Push To Save East Bay’s Street Spirit Underway

The campaign to resurrect Street Spirit went into full swing with a benefit attracting over 100 people to the Tamarack restaurant in Oakland on July 15.

The event raised over $8,200, Street Spirit editor-in-chief Alastair Boone announced on Instagram. She told a panel audience that her goal is to raise $250,000, which would pay for printing, paying staff and covering other expenses for one year after the relaunch. 

The Berkeley-based newspaper covering homelessness in the East Bay announced in May that its publisher, the arts job training program Youth Spirit Artworks, could no longer fund the paper after June 30. Youth Spirit Artworks had been operating the paper since 2017, when it took over from the American Friends Service Committee, which had been publishing the paper since 1995. 

Boone told Street Sheet that she doesn’t exactly know which dominos need to fall into place before relaunching the paper.

“I don’t think there’s a super clear answer to this, and that’s part of what I’m sorting out right now,” she said. “I need to raise the money, but also figure out where Street Spirit will ‘live,’ so to speak. For example, are we working toward becoming our own independent nonprofit? Are we looking for another publisher (a relationship such as the one between the Coalition on Homelessness and Street Sheet), or are we trying to do some kind of hybrid thing? I don’t know yet, but I’m working with some great folks who are helping me think through my options.”

→ **STATED GOAL A**:
In the rows, begin at the line that has "Count of blue press-on nails on the table: 2" and go through the end of the rows, writing those lines again with "white backdrop" switched to "black backdrop" and nothing else changed. Leave out the picture lines.
The article and the rows have nothing to do with each other.

Collected data

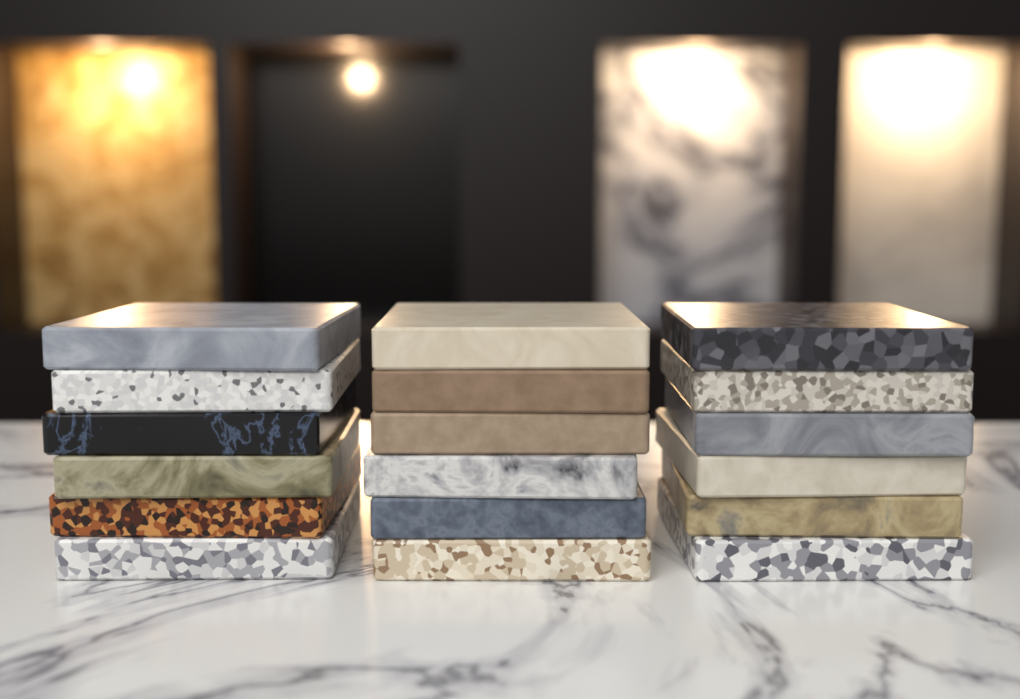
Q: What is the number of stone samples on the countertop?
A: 18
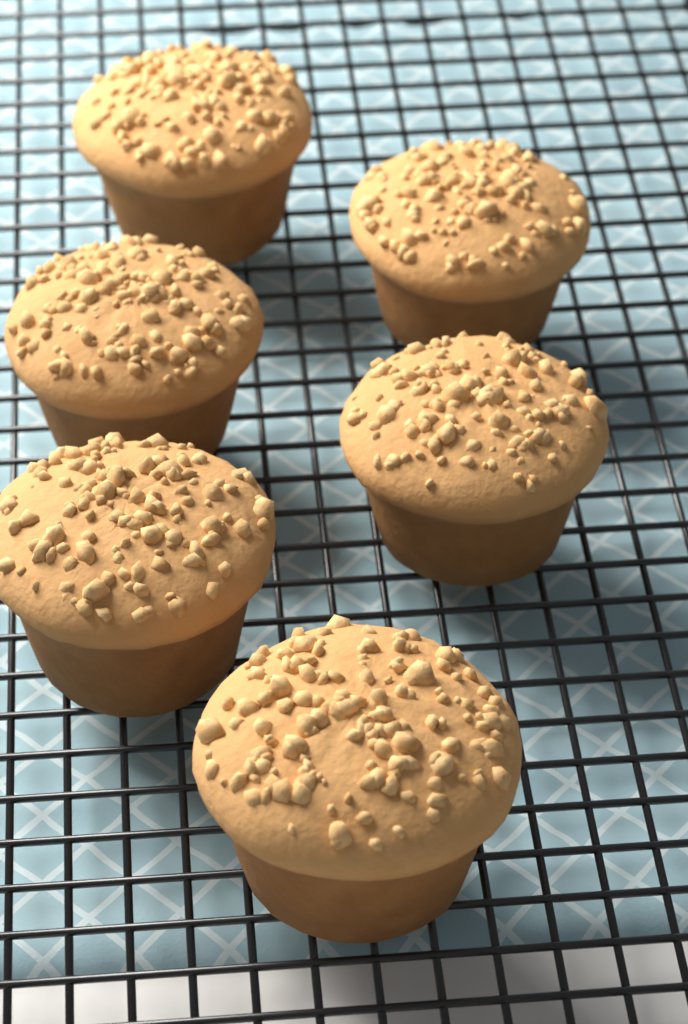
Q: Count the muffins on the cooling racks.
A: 6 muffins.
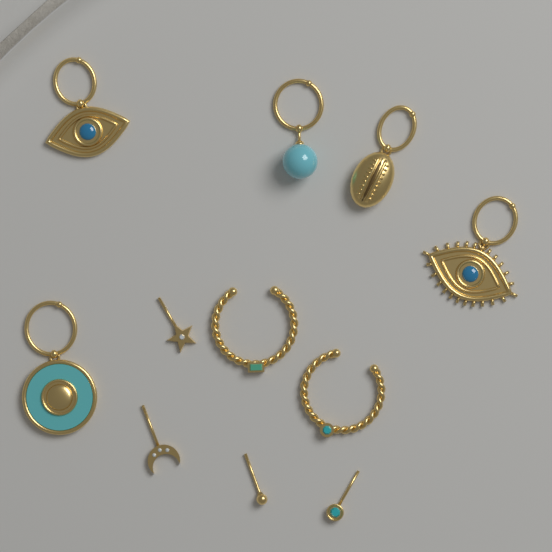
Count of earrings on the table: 11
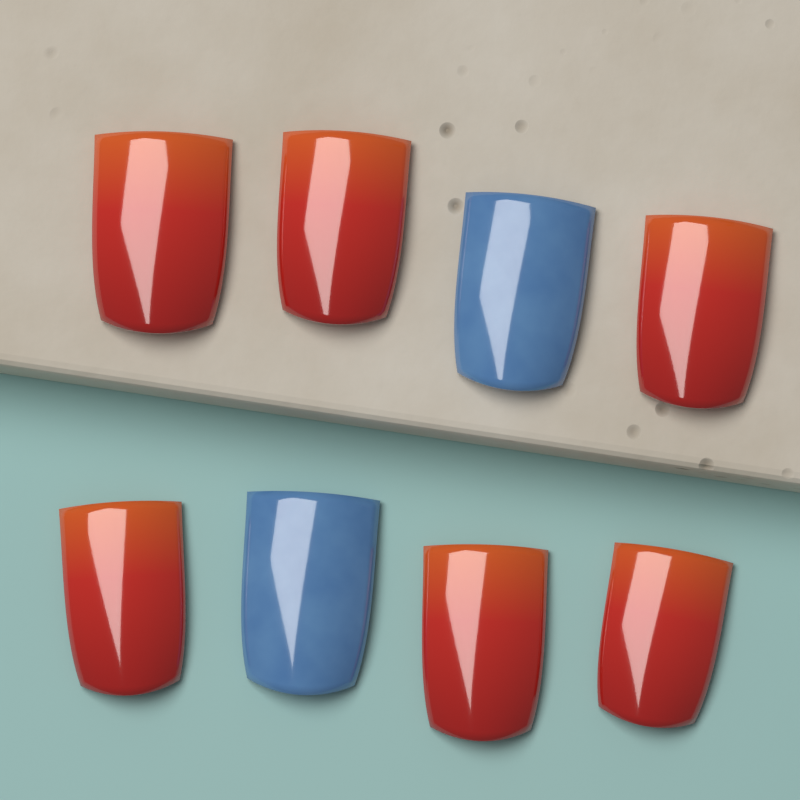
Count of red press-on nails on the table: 6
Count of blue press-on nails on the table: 2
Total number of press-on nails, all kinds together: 8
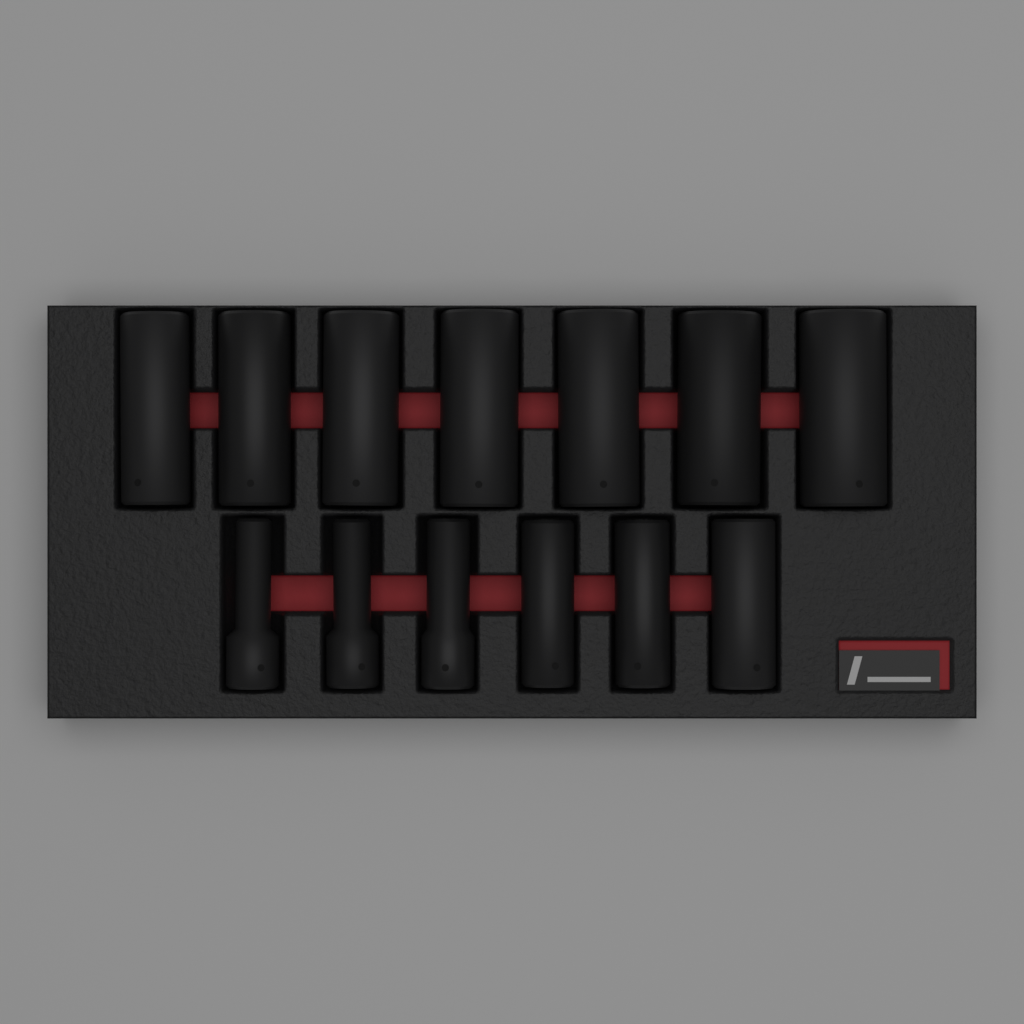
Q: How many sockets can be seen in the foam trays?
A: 13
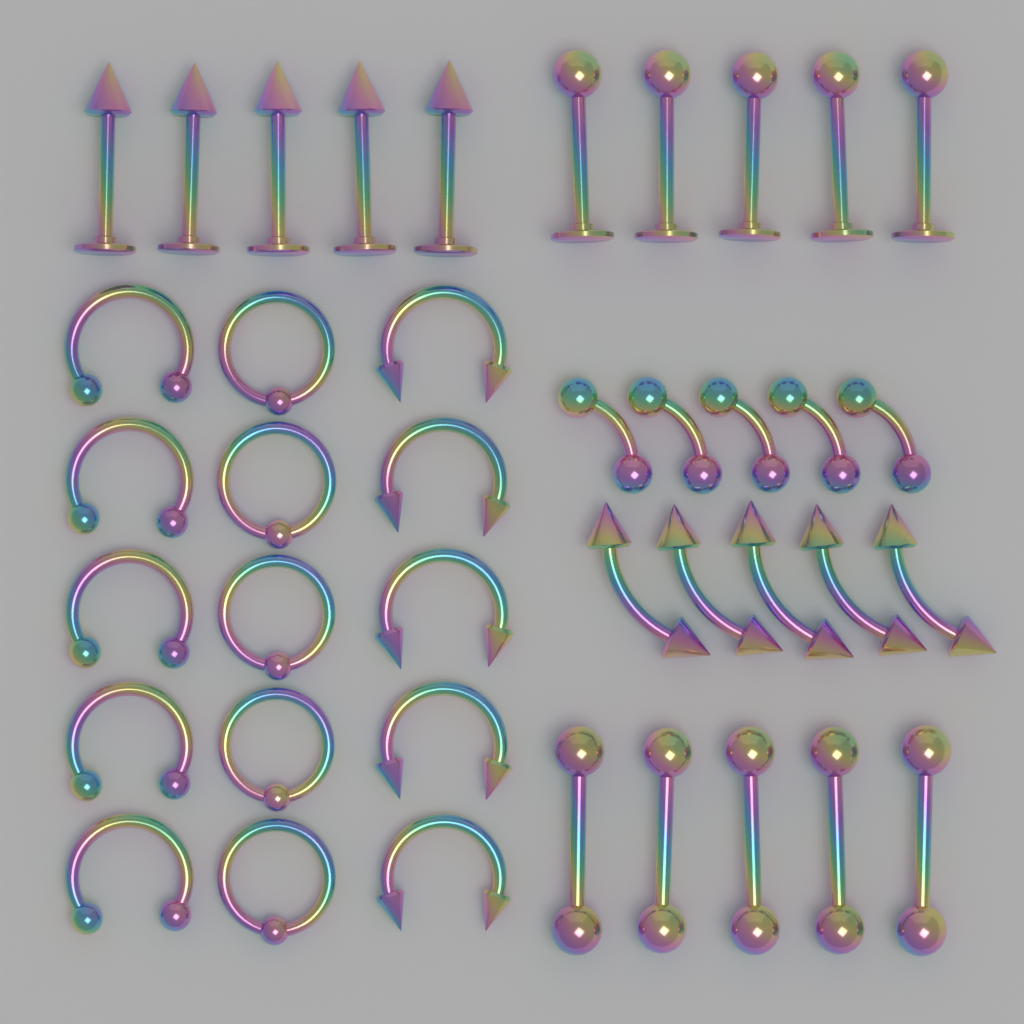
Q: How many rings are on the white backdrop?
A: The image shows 15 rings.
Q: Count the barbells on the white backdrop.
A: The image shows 15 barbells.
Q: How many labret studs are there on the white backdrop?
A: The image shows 10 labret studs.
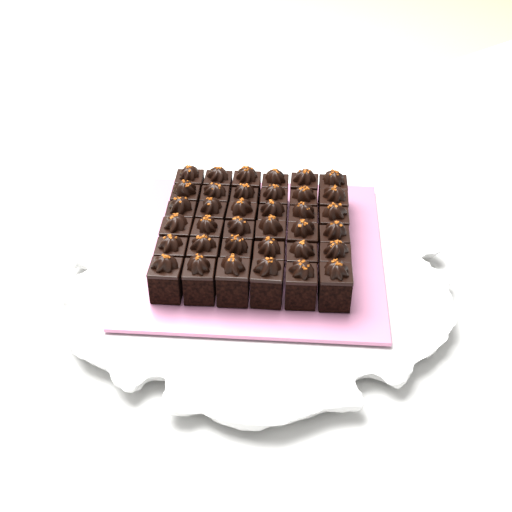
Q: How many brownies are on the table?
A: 36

→ **STATED GOAL B**:
Sum up the Street Spirit article in two sentences.

→ **TASK RESULT A**:
Count of blue press-on nails on the table: 2
Total number of press-on nails, all kinds together: 8
Q: How many sockets can be seen in the foam trays?
A: 13
Q: How many rings are on the black backdrop?
A: The image shows 15 rings.
Q: Count the barbells on the black backdrop.
A: The image shows 15 barbells.
Q: How many labret studs are there on the black backdrop?
A: The image shows 10 labret studs.
Q: How many brownies are on the table?
A: 36

→ **TASK RESULT B**:
A July 15 benefit at the Tamarack restaurant in Oakland drew over 100 people and raised over $8,200 to relaunch Street Spirit, a Berkeley-based paper covering homelessness in the East Bay whose publisher, Youth Spirit Artworks, could no longer fund it after June 30. Editor-in-chief Alastair Boone aims to raise $250,000 to pay for one year after the relaunch, and she is still working out whether the paper will become its own nonprofit, find another publisher, or do some kind of hybrid.